Ziel der Rechnungslegung ist, Informationen über die Vermögens- und Finanzlage, deren Veränderung und die wirtschaftliche Leistungsfähigkeit eines Unternehmens darzustellen.

Dies dient:

  • der Kapitalerhaltung: Daran haben vor allem die Gläubiger der Gesellschaft ein Interesse; in deren Sinn ist es, die Aktiven eher tief, die Schulden und Risiken hoch zu bewerten (Grundsatz der Vorsicht).
  • als Führungsinstrument: Hier dient die Rechungslegung dem Management der Gesellschaft als Grundlage für richtige Entscheide. Diesen Anforderungen kann sie nur genügen, wenn sie möglichst aufschlussreich ist und versucht, der Wahrheit möglichst nahe zu kommen. Zu tiefe Bewertungen von Aktiven und zu hohe Gewichtung von Risiken sind schädlich.
  • der Rechenschaftsablegung durch ein Zahlenwerk und der Dokumentation: Hier geht es darum, die Leistungen des Management und der Gesellschaft retrospektiv zu beurteilen und die Vorgänge im Unternehmen zu dokumentieren. Auch diese Zahlen müssen sich, damit sie ihre Funktion erfüllen können, primär wahr sein, nicht vorsichtig.
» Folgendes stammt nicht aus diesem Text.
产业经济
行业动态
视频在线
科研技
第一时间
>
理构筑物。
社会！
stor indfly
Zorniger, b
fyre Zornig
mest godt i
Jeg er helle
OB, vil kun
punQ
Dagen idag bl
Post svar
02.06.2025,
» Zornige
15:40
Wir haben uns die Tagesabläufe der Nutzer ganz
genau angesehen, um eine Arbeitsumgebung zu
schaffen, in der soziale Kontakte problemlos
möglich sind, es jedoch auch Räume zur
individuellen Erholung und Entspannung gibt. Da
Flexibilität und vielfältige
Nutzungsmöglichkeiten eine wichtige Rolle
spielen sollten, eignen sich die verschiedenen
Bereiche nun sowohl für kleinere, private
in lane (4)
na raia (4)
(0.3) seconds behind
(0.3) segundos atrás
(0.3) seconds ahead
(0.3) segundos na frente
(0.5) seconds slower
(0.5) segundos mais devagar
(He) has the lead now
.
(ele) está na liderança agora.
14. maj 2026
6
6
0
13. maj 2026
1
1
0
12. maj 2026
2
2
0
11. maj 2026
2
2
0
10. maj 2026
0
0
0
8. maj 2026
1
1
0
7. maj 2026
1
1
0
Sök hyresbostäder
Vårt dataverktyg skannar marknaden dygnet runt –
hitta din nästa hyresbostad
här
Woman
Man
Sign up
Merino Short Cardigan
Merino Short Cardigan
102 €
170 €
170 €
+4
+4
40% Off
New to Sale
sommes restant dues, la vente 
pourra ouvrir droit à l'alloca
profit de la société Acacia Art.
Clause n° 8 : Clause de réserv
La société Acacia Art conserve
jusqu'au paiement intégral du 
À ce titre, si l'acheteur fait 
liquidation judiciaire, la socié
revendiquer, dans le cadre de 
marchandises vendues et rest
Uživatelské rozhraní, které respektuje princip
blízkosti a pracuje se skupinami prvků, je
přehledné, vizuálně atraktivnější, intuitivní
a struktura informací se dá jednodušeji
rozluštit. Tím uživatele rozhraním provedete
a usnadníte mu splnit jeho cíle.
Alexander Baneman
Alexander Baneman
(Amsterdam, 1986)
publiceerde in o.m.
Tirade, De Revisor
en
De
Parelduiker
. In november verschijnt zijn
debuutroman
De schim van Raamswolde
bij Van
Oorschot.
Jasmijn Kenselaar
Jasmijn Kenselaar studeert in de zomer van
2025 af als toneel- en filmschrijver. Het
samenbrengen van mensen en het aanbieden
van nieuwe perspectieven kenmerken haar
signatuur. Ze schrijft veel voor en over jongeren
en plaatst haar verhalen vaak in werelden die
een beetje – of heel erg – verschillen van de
  • der Transparenz für Anleger: Deren Interesse ist ambivalent; einerseits ist es durch den Wunsch nach Substanzerhaltung geprägt, andererseits (und dass viel stärker) durch den Anspruch, am Ertragspotential der Gesellschaft adäquat zu partizipieren. Auch in deren Interesse liegt eine wahre Berichtsertattung, nicht eine vorsichtige, die Erträge verschleiert und damit den Anleger daran nicht partizipieren lässt.
  • dem Systemschutz: In der Summe dienen die Vorschriften des Rechungslegungsrechts dem Schutz des Systems «Gesellschaft» oder «Unternehmen» mit allein seinen oft divergierenden Interessenlagen. Die grosse Aufgabe des Rechnungslegungsrechts liegt darin, diese teilweise widersprüchlichen Interessen zu berücksichtigen und ein System zu definieren, dass all diese Interessen adäquat berücksichtigt.